§ **Problem to work on**: Copy the lines from the very first one up to and including the line with "съемных рулей не найти.". Change nothing in them.

§ **Record set**:

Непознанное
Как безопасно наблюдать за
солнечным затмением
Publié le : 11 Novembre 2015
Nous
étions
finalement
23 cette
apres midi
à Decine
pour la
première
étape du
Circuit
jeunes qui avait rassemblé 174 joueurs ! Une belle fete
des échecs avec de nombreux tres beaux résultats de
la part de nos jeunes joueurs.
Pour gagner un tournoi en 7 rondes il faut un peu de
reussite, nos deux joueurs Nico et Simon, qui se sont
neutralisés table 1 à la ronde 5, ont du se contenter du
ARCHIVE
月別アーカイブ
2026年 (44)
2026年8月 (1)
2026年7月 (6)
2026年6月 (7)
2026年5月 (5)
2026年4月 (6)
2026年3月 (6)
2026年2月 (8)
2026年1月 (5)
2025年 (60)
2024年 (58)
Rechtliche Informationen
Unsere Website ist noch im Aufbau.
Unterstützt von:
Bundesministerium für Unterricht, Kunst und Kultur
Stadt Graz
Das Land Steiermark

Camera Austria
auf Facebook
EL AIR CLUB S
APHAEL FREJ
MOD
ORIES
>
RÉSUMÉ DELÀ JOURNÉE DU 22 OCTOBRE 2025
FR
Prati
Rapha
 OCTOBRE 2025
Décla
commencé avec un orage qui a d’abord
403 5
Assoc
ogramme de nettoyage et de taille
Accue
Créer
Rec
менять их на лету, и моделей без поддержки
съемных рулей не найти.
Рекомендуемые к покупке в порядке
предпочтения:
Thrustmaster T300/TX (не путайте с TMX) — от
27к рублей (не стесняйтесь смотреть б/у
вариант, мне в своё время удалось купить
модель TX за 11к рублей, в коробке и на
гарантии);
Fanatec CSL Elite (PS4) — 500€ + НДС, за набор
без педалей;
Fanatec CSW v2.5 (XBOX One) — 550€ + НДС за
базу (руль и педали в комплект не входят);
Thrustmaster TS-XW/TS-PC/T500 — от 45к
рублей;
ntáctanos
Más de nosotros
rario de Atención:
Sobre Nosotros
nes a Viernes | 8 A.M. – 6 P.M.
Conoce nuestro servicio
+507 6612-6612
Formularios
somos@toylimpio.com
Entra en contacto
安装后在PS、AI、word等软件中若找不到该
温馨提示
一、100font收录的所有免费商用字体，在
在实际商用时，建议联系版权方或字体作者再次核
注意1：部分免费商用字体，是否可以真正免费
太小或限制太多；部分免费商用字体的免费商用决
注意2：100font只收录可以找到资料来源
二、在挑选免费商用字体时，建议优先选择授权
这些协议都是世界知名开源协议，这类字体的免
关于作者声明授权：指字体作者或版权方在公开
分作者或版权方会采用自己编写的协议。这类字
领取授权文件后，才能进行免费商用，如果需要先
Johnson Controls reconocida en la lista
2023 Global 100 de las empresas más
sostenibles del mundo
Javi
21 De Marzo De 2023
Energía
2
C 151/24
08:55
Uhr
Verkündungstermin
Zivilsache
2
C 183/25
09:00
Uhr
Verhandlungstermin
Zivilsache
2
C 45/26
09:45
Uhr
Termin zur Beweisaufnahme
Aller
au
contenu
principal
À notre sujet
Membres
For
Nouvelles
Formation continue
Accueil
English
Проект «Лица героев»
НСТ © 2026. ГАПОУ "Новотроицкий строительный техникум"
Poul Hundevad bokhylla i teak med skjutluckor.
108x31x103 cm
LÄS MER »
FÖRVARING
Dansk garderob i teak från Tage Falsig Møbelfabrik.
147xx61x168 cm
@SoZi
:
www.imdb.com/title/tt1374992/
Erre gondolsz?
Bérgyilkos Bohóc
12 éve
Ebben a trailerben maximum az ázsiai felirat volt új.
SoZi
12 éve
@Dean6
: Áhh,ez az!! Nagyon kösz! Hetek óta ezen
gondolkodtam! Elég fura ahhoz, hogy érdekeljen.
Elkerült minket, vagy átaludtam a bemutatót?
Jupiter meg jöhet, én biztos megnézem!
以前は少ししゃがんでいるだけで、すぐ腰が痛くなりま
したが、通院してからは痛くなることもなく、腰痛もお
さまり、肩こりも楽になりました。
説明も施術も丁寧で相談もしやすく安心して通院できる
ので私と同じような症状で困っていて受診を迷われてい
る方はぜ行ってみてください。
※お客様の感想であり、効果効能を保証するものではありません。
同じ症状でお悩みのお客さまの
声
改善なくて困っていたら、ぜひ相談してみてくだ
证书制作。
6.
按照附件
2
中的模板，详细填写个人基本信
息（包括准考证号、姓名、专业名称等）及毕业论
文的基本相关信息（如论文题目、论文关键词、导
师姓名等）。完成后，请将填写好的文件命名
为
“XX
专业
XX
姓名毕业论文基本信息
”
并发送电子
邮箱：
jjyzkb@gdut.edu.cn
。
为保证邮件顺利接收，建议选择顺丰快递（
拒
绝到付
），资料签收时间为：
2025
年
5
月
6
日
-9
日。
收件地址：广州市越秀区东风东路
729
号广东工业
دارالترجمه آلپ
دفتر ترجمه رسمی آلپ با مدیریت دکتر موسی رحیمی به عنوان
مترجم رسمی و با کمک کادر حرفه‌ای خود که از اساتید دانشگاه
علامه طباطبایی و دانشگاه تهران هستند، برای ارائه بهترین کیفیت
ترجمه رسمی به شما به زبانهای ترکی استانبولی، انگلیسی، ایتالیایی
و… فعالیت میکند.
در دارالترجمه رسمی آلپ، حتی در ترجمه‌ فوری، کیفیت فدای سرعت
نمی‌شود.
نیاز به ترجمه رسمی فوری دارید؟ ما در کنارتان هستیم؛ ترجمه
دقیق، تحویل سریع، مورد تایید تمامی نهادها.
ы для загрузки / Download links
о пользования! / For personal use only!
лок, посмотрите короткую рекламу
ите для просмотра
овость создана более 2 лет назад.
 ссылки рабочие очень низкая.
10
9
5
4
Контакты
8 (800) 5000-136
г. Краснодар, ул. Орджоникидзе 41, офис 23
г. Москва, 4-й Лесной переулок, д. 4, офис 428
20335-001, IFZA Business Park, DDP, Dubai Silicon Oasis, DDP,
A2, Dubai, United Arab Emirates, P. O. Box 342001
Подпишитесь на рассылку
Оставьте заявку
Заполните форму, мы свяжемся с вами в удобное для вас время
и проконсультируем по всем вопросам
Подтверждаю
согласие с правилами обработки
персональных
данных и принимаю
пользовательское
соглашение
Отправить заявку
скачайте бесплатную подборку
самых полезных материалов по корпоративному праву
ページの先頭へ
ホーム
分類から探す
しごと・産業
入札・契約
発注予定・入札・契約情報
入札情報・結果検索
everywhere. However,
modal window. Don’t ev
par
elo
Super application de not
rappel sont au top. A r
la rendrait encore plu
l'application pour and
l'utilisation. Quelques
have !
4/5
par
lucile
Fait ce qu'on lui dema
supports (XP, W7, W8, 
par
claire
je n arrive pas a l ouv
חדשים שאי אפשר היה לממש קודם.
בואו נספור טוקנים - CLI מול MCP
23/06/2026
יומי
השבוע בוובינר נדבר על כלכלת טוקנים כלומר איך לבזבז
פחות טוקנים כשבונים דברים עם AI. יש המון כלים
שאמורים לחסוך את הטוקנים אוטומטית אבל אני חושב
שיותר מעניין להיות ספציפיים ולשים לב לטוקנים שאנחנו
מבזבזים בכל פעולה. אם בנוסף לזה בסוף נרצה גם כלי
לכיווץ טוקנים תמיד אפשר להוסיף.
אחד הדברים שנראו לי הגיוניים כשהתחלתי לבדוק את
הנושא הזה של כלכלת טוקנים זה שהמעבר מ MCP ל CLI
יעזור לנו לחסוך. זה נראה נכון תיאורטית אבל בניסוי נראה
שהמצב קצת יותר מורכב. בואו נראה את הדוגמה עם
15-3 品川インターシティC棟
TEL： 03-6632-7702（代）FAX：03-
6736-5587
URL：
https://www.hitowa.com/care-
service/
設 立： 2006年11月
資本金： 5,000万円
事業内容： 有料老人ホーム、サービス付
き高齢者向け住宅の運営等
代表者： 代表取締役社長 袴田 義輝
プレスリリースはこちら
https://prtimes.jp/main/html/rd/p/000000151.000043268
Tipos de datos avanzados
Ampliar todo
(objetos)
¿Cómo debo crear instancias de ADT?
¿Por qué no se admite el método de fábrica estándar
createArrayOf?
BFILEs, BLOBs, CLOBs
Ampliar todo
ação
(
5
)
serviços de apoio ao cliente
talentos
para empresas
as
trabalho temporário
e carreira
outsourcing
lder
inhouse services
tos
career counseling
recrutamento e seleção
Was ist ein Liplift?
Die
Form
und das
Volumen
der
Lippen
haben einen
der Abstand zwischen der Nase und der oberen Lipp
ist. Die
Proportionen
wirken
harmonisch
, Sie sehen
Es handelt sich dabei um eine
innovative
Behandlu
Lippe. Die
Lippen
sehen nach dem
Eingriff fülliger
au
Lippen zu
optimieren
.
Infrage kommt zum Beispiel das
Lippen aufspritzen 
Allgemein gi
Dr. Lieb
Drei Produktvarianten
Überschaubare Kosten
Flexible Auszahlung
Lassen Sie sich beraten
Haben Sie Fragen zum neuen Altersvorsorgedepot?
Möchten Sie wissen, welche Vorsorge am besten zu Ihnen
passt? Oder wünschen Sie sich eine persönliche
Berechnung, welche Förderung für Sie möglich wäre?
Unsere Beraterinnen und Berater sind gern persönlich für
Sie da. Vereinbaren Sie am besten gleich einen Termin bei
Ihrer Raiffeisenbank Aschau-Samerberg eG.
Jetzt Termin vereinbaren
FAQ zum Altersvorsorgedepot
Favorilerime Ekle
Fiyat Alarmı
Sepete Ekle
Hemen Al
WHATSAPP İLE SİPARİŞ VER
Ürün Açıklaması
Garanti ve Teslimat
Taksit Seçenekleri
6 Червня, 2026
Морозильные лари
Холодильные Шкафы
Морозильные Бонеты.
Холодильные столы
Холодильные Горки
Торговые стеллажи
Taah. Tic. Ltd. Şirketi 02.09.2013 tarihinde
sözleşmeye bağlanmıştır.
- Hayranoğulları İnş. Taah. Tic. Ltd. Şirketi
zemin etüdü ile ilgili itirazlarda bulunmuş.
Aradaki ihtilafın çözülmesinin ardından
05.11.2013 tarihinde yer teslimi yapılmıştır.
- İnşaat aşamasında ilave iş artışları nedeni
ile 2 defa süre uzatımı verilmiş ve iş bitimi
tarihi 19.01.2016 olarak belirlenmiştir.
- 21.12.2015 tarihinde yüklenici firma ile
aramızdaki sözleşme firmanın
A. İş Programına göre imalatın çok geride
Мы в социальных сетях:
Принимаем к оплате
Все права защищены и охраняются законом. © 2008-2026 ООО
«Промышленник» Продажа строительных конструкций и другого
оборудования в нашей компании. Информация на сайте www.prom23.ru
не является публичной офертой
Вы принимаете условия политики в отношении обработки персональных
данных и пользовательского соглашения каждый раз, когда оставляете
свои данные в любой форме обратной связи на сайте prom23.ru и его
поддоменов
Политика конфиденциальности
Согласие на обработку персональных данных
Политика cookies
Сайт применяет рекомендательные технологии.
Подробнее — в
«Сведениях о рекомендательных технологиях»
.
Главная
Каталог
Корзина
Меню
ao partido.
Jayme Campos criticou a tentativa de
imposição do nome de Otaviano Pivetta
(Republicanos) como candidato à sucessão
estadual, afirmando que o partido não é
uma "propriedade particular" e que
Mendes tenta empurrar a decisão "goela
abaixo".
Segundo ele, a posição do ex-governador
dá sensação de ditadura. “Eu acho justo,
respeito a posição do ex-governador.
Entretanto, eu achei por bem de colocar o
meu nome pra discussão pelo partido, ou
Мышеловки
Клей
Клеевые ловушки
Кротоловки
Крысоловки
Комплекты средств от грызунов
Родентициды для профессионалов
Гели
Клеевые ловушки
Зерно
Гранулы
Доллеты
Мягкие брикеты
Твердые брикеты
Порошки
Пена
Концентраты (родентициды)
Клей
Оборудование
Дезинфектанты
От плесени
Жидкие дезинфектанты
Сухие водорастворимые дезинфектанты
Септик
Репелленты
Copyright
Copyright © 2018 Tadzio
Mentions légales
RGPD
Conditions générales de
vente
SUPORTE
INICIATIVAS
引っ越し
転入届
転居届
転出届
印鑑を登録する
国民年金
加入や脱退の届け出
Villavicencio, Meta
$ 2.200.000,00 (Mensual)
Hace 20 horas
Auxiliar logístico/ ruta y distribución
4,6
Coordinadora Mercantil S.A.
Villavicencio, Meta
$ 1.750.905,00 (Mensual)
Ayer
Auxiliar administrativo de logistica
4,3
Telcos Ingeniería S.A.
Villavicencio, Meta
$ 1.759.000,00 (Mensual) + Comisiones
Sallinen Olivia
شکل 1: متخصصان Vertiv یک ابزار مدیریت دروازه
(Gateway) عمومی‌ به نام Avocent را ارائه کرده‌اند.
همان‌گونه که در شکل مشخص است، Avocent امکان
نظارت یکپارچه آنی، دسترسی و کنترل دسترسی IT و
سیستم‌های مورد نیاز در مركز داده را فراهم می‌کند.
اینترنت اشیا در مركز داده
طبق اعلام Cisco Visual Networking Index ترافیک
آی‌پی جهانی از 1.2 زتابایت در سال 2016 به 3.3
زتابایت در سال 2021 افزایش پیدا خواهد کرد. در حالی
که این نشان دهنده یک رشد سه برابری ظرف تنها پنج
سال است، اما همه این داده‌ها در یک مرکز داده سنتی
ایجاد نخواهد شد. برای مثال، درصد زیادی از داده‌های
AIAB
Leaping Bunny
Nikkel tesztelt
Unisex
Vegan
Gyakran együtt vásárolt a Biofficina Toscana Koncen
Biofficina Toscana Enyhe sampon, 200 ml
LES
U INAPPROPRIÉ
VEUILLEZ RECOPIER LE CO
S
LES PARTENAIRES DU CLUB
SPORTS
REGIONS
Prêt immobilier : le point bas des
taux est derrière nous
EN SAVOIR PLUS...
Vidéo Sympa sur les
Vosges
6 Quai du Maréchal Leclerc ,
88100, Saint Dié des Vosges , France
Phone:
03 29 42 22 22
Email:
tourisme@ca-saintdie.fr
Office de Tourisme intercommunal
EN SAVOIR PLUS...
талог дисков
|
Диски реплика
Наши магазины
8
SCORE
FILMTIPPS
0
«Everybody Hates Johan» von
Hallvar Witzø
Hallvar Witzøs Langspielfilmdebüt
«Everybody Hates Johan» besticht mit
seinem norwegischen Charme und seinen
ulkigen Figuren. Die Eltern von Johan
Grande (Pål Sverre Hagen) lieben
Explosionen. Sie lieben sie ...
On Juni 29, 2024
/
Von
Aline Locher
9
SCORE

§ **Output below**:
Непознанное
Как безопасно наблюдать за
солнечным затмением
Publié le : 11 Novembre 2015
Nous
étions
finalement
23 cette
apres midi
à Decine
pour la
première
étape du
Circuit
jeunes qui avait rassemblé 174 joueurs ! Une belle fete
des échecs avec de nombreux tres beaux résultats de
la part de nos jeunes joueurs.
Pour gagner un tournoi en 7 rondes il faut un peu de
reussite, nos deux joueurs Nico et Simon, qui se sont
neutralisés table 1 à la ronde 5, ont du se contenter du
ARCHIVE
月別アーカイブ
2026年 (44)
2026年8月 (1)
2026年7月 (6)
2026年6月 (7)
2026年5月 (5)
2026年4月 (6)
2026年3月 (6)
2026年2月 (8)
2026年1月 (5)
2025年 (60)
2024年 (58)
Rechtliche Informationen
Unsere Website ist noch im Aufbau.
Unterstützt von:
Bundesministerium für Unterricht, Kunst und Kultur
Stadt Graz
Das Land Steiermark

Camera Austria
auf Facebook
EL AIR CLUB S
APHAEL FREJ
MOD
ORIES
>
RÉSUMÉ DELÀ JOURNÉE DU 22 OCTOBRE 2025
FR
Prati
Rapha
 OCTOBRE 2025
Décla
commencé avec un orage qui a d’abord
403 5
Assoc
ogramme de nettoyage et de taille
Accue
Créer
Rec
менять их на лету, и моделей без поддержки
съемных рулей не найти.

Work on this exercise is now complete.